Symétrique Exotique

Ce nouvel accrochage se veut être une critique ludique et poétique de l'exotisme. Il est conçu comme un dialogue entre des œuvres et des artefacts issus du fonds Cordier et des œuvres d'artistes contemporains - provenant pour la plupart de la collection des Abattoirs - dans une perspective clairement postcoloniale.

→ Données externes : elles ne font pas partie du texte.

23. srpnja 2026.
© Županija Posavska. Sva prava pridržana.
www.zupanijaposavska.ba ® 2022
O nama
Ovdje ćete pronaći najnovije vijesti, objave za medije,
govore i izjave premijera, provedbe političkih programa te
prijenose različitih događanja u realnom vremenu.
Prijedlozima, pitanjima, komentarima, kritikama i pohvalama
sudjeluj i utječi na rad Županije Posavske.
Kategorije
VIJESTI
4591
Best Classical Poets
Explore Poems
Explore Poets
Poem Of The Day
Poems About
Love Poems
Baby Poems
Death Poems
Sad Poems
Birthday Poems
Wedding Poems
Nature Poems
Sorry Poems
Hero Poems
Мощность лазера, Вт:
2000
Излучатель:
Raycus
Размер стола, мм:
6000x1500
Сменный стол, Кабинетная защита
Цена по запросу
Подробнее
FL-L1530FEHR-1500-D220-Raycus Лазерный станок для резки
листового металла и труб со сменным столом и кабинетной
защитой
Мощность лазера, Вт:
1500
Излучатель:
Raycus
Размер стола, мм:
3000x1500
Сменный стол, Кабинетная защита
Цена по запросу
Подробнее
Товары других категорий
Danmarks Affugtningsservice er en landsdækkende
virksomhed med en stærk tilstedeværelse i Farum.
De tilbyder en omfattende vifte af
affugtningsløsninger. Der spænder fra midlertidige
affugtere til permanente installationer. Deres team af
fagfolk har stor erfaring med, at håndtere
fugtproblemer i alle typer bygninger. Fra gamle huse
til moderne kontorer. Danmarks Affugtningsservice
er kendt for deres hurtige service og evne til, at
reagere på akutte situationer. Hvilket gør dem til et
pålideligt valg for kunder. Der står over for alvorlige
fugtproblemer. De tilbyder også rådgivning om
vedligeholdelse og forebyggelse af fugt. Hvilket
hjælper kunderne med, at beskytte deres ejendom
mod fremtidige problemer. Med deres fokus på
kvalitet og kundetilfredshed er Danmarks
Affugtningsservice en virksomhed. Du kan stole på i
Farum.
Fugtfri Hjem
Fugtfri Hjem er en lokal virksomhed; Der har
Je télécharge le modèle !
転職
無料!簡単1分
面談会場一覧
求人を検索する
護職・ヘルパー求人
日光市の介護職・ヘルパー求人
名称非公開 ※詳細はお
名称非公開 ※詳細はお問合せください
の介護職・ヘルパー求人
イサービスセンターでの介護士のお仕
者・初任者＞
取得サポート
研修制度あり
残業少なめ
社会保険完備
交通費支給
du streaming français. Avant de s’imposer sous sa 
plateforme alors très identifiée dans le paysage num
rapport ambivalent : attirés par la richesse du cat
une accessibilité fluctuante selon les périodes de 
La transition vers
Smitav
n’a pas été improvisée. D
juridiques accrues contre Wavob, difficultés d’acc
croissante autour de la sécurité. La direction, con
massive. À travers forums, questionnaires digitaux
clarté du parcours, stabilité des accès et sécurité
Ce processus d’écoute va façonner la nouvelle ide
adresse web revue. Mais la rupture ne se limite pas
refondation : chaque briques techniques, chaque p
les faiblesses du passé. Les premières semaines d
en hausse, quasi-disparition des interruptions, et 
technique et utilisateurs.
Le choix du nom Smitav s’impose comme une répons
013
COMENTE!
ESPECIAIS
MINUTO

Goût partagé par les élites et artistes européens jusqu’au début du XXe siècle, l’exotisme désigne la fascination pour les voyages et les lointains, un attrait pour les expressions des cultures extra-occidentales, dont les influences peuvent être intégrées aux productions artistiques et culturelles occidentales. Dans son Essai sur l’exotisme (1908), l’écrivain et voyageur français Victor Segalen a sans doute perçu le premier en quoi l’exotisme, ce goût qui reconnaît la nécessité du voyage élégant et du tourisme intellectuel, n’est pas "la compréhension parfaite d’un hors soi-même que l’on étreindrait en soi, mais la perception aigue et immédiate d’une incompréhensibilité éternelle".

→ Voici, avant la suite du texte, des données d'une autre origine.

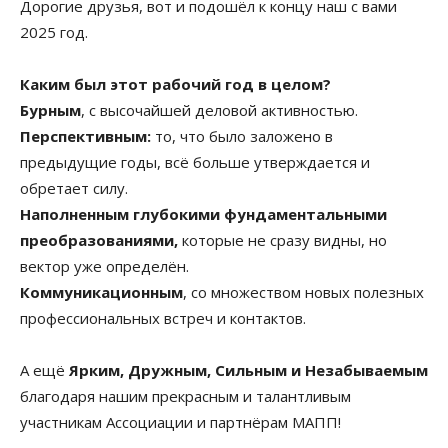
Дорогие друзья, вот и подошёл к концу наш с вами
2025 год.
Каким был этот рабочий год в целом?
Бурным
, с высочайшей деловой активностью.
Перспективным:
то, что было заложено в
предыдущие годы, всё больше утверждается и
обретает силу.
Наполненным глубокими фундаментальными
преобразованиями,
которые не сразу видны, но
вектор уже определён.
Коммуникационным
, со множеством новых полезных
профессиональных встреч и контактов.
А ещё
Ярким, Дружным, Сильным и Незабываемым
благодаря нашим прекрасным и талантливым
участникам Ассоциации и партнёрам МАПП!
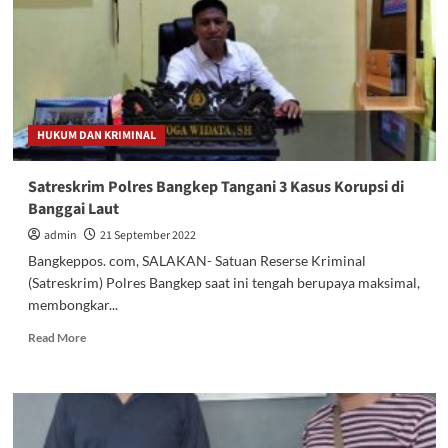
terkait
Kasus
Pemalsuan
Tandatangan
Dokumen
APBDes
dan
HUKUM DAN KRIMINAL
DPA
2019
Satreskrim Polres Bangkep Tangani 3 Kasus Korupsi di
Banggai Laut
admin
21 September 2022
Bangkeppos. com, SALAKAN- Satuan Reserse Kriminal
(Satreskrim) Polres Bangkep saat ini tengah berupaya maksimal,
membongkar...
Read
Read More
more
about
Satreskrim
Polres
Bangkep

La sensibilité exotique réaffirme finalement la distance entre les mondes, entre "eux" et "nous", entre observateurs et observés, conquérants et dominés. Comme l’a montré Edward Saïd au sujet de l’orientalisme, l’exotisme est une stratégie qui vise à produire de la différence culturelle et qui la transforme en distance irréductible ; une stratégie de domination du centre sur les cultures "périphériques" qui se trouvent dès lors "traditionnalisées" et perçues comme "allochroniques", c’est-à-dire hors de l’histoire.

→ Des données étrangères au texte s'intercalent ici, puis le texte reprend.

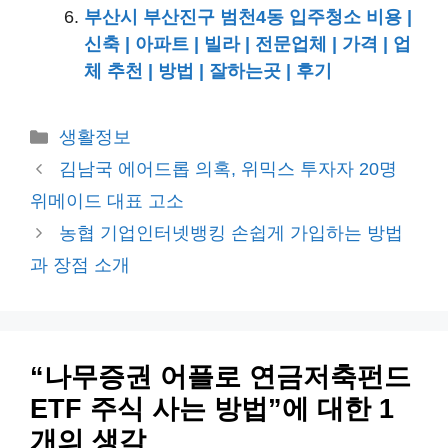
부산시 부산진구 범천4동 입주청소 비용 |
신축 | 아파트 | 빌라 | 전문업체 | 가격 | 업
체 추천 | 방법 | 잘하는곳 | 후기
카
생활정보
테
김남국 에어드롭 의혹, 위믹스 투자자 20명
고
위메이드 대표 고소
리
농협 기업인터넷뱅킹 손쉽게 가입하는 방법
과 장점 소개
“나무증권 어플로 연금저축펀드
ETF 주식 사는 방법”에 대한 1
개의 생각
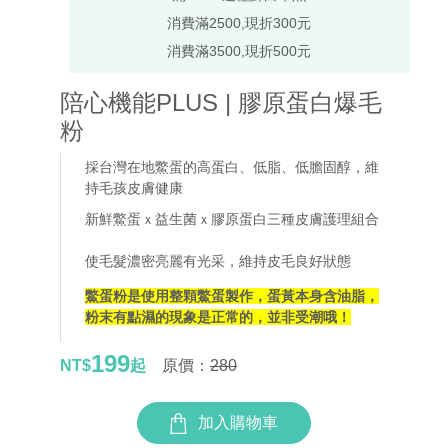
消費滿2500,現折300元
消費滿3500,現折500元
陪心機能PLUS | 膠原蛋白爆毛
粉
採台灣在地鱉蛋的高蛋白、低脂、低膽固醇，維
持毛孩皮膚健康
新鮮鱉蛋ｘ益生菌ｘ膠原蛋白三種皮膚護理組合
使毛髮濃密亮麗有光采，維持皮毛良好狀態
鱉蛋粉是使用整顆鱉蛋製作，蛋黃本身含油脂，
粉末有點濕的現象是正常的，並非受潮哦！
199
NT$
起
原價：
280
加入購物車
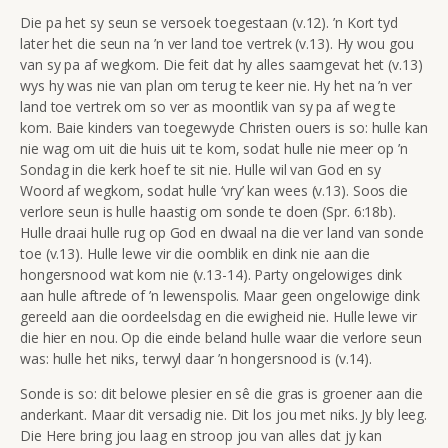
Die pa het sy seun se versoek toegestaan (v.12). ’n Kort tyd
later het die seun na ’n ver land toe vertrek (v.13). Hy wou gou
van sy pa af wegkom. Die feit dat hy alles saamgevat het (v.13)
wys hy was nie van plan om terug te keer nie. Hy het na ’n ver
land toe vertrek om so ver as moontlik van sy pa af weg te
kom. Baie kinders van toegewyde Christen ouers is so: hulle kan
nie wag om uit die huis uit te kom, sodat hulle nie meer op ’n
Sondag in die kerk hoef te sit nie. Hulle wil van God en sy
Woord af wegkom, sodat hulle ‘vry’ kan wees (v.13). Soos die
verlore seun is hulle haastig om sonde te doen (Spr. 6:18b).
Hulle draai hulle rug op God en dwaal na die ver land van sonde
toe (v.13). Hulle lewe vir die oomblik en dink nie aan die
hongersnood wat kom nie (v.13-14). Party ongelowiges dink
aan hulle aftrede of ’n lewenspolis. Maar geen ongelowige dink
gereeld aan die oordeelsdag en die ewigheid nie. Hulle lewe vir
die hier en nou. Op die einde beland hulle waar die verlore seun
was: hulle het niks, terwyl daar ’n hongersnood is (v.14).
Sonde is so: dit belowe plesier en sê die gras is groener aan die
anderkant. Maar dit versadig nie. Dit los jou met niks. Jy bly leeg.
Die Here bring jou laag en stroop jou van alles dat jy kan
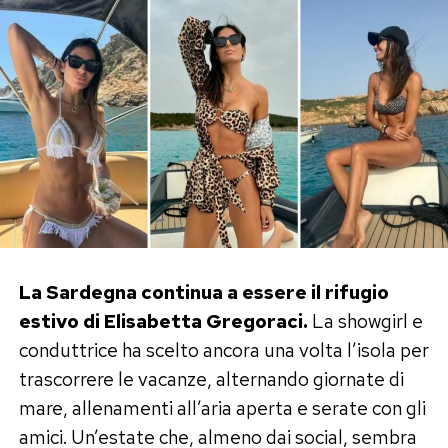
La Sardegna continua a essere il rifugio
estivo di Elisabetta Gregoraci.
La showgirl e
conduttrice ha scelto ancora una volta l’isola per
trascorrere le vacanze, alternando giornate di
mare, allenamenti all’aria aperta e serate con gli
amici. Un’estate che, almeno dai social, sembra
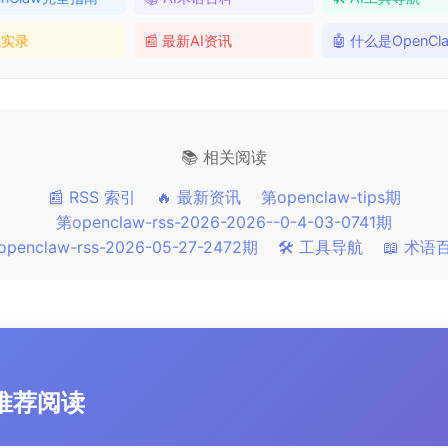
坑实录
📰 最新AI资讯
🤖 什么是OpenCl
📚 相关阅读
📰 RSS 索引
🔥 最新资讯
第openclaw-tips期
第openclaw-rss-2026-2026--0-4-03-0741期
penclaw-rss-2026-05-27-2472期
🛠️ 工具导航
📖 术语
推荐阅读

Riche d’objets relevant des "arts premiers" comme de productions d’artistes modernes ou contemporains partageant un certain "primitivisme", la collection offerte par Daniel Cordier au Musée national d’art moderne et déposée aux Abattoirs s’inscrit dans cette histoire - même si c’est, principalement, pour en prendre le contre-pied. Aussi, si elle n’en partage pas les traits évolutionnistes et universalistes, la collection Cordier n’échappe pas complètement aux ambiguïtés de la sensibilité exotique. Cette fascination pour l’art "primitif", perçu comme répertoire de pures formes délectables et comme mythe des origines de l’art moderne en serait une des expressions. Néanmoins, le soin pris par l’intéressé pour constituer dans le même mouvement une collection hybride et sa passion pour des personnalités aussi pertinentes sur ces questions qu’Öyvind Fahlström prouve chez lui le pressentiment d’un tournant critique de la centralité occidentale et européenne, contemporain de la mondialisation.

Migrations et diasporas, explosion des flux médiatiques, discours identitaires, généralisation des procédures de citation et de détournement ; le contexte géopolitique contemporain favorise le développement de pratiques créatives d‘appropriation, de créolisation et d’entremêlement des différences comme l’émergence de nouvelles identités culturelles foncièrement hybrides, dans lesquelles l’altérité radicale n’a plus place. Comme l’écrit l’anthropologue français Marc Piault la situation actuelle se caractérise par un "incroyable bricolage mondial" un "remue-ménage improbable où les intentions s’affrontent, se métissent, se mêlent, se dévient ou se brisent dans une perspective largement et heureusement imprescriptible".Ce nouvel accrochage de la collection Daniel Cordier souhaite questionner cette dimension "exotique", tout en s’inscrivant dans l’actualité esthétique et intellectuelle. Il s’agit de créer, modestement, les conditions propices au retournement du regard propre à la nouvelle configuration mondiale. Nommé par le titre, le moteur principal de cet accrochage consiste à produire de la symétrie, de l’indétermination, à brouiller les lignes de partage entre le colonisateur et le colonisé, l’archaïque et le moderne, l’objet et le sujet traditionnel de l’observation. Ici, tous les "partenaires" sont susceptibles d’être interrogés et troublés par la découverte dans un parcours qui comprend trois ensembles : le retournement poétique des pratiques d’ordonnancement occidental du savoir, les représentations du corps et les gestes d’appropriations. Elle est conclue par la "Bibliothèque potentielle", annexe de la médiathèque des Abattoirs, échappée vers des récits et visions alternatives du monde.